### Work task
Where does the word "Beneficii" occur in the material? Copy each line that has it.

### Records to process

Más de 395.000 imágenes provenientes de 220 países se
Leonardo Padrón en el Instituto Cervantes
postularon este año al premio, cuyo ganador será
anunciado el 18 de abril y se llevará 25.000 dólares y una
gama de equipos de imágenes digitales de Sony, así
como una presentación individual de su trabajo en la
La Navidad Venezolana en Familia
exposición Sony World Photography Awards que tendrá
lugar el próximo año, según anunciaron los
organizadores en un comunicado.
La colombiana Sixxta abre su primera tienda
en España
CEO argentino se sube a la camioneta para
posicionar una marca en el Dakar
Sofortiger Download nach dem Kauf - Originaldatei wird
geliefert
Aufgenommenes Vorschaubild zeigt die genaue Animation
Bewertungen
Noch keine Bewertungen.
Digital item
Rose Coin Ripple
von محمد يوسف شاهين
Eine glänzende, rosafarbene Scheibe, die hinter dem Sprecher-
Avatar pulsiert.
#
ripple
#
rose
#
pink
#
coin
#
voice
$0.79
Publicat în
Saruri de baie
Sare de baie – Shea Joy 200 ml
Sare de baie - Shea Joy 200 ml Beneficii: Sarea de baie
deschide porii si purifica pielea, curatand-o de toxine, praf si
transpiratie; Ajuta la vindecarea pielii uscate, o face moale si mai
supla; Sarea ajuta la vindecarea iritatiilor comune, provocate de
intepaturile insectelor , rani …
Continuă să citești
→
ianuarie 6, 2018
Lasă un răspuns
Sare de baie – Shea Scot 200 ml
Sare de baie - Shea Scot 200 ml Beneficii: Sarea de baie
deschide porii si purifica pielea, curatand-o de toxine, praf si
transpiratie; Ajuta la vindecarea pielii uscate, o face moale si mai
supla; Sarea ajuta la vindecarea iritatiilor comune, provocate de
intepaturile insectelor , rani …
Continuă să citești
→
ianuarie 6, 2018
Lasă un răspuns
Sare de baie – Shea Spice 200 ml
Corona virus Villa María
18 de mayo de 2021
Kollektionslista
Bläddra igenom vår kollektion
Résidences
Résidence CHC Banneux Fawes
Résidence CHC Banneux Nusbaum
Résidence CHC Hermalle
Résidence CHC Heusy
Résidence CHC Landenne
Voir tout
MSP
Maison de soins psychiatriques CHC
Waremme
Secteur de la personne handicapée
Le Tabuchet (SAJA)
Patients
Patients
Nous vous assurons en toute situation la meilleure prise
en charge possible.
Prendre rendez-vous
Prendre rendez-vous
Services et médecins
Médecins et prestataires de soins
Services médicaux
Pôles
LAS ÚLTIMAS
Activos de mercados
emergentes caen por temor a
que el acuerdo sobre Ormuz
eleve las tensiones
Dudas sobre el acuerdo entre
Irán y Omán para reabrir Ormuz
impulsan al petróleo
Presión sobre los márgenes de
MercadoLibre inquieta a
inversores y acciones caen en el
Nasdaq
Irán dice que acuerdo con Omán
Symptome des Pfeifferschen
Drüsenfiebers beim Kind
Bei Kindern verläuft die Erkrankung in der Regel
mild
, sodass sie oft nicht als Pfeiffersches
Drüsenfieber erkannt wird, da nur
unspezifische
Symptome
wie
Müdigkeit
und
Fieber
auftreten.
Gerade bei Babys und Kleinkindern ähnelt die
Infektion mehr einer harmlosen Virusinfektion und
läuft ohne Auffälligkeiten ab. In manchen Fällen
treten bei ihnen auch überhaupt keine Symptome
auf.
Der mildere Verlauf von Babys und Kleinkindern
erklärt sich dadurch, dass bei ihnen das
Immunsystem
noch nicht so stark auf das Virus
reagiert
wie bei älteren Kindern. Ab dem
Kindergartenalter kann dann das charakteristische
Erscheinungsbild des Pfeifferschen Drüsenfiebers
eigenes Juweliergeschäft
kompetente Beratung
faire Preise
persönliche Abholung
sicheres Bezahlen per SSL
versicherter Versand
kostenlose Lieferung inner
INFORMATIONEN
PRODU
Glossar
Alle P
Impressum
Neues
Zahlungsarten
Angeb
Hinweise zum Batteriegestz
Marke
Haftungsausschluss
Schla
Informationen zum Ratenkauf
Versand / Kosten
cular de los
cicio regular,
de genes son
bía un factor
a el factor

### Problem solution
Sare de baie - Shea Joy 200 ml Beneficii: Sarea de baie
Sare de baie - Shea Scot 200 ml Beneficii: Sarea de baie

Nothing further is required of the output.